All three of the incidents occurred when bridge work was in
progress and the workers involved knew, or should have known, that the
grating was not secure. In the case of the subcontractor's employee in
Minooka, Illinois, the preliminary investigation suggested that the
employee had brought concerns about the unsecured grating to the
attention of the general contractor's safety manager prior to the
accident. In the other two incidents, information available to FRA
suggests that the workers should have been aware that the grating was
not secured because it was common practice to keep the grating
unsecured until the end of each day or until all the bridge tie
replacement was completed for a specific work area. Although each
incident contains additional particular facts that suggest other
potential contributing causes were factors in the incidents, the
preliminary investigations suggest that the injured workers either
decided to risk not using a personal fall arrest system or lost sight
of the risk in their focus to complete the work. Given that bridge
workers are exposed to serious injury or death from a fall, employers
should take extra precautions to keep walkway and platform gratings
fastened, especially shorter sections of gratings, whenever possible.
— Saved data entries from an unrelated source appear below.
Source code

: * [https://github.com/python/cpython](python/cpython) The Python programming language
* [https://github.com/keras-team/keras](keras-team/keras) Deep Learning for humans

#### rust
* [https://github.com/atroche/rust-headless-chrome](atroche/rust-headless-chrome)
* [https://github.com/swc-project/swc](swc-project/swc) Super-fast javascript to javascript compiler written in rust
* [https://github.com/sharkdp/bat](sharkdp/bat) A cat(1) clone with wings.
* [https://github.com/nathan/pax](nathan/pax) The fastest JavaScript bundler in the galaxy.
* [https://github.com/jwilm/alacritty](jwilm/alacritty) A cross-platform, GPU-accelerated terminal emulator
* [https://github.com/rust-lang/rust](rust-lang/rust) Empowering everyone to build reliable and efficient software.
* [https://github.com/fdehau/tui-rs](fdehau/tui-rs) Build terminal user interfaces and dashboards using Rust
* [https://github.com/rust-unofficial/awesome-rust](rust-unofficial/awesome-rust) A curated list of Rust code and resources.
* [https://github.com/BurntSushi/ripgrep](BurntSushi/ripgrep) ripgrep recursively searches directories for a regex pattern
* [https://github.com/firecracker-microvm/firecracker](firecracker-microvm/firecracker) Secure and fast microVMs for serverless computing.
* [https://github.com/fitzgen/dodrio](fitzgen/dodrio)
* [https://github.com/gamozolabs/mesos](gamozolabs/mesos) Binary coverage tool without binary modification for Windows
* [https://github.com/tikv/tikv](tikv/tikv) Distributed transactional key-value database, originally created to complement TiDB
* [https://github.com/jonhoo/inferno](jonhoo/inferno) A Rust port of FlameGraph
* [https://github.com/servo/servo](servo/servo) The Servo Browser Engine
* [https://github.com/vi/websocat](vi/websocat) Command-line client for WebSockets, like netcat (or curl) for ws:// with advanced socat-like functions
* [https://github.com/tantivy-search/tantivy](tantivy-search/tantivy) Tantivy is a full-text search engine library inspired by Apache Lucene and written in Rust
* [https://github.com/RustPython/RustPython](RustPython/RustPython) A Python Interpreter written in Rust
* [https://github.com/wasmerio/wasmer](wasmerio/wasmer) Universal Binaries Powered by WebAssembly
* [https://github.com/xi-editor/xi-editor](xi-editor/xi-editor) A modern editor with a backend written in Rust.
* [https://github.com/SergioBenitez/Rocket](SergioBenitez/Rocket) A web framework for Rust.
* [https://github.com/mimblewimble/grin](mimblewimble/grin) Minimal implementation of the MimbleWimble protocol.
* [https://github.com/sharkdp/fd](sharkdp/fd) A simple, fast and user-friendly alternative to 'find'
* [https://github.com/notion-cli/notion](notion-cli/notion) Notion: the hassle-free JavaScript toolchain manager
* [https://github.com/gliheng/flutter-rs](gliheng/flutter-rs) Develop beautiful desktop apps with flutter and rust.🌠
Recommended Railroad Action: In light of the foregoing concerns and
in an effort to maintain safety on the Nation's railroad bridges, FRA
recommends that each railroad, and contractor or subcontractor to a
railroad, that employs bridge workers to work on railroad bridges that
have walkways or platforms with sections of grating:
(1) Ensure that the grating be kept fastened, unless immediate work
requires unfastening. Once the immediate work is complete, ensure that
the fastening is reapplied.
(2) Ensure that when grating is left unfastened, particularly when
sections of grating are shorter than 20 feet, the unfastened grating is
identified by marking or signage.
(3) Ensure that workers on railroad bridges can safely walk around
obstacles, such as on-track equipment.
(4) Employ daily safety briefings with all bridge workers of any
craft who may be exposed to the hazard of unsecured grating, and
specifically identify the location and nature of the unfastened
grating. Such daily safety briefings
[[Page 75948]]
should address what fall protection is being provided and remind bridge
workers of the likely specific circumstances when a personal fall
arrest system is required or advised.
Failure of industry members to take action consistent with the
preceding recommendations or to take other actions to ensure bridge
worker safety may result in FRA pursuing other corrective measures
under its rail safety authority. FRA may modify this Safety Advisory
2011-03, issue additional safety advisories, or take other appropriate
action necessary to ensure the highest level of safety on the Nation's
railroad bridges.
Issued in Washington, DC, on November 29, 2011.
Jo Strang,
Associate Administrator for Railroad Safety/Chief Safety Officer.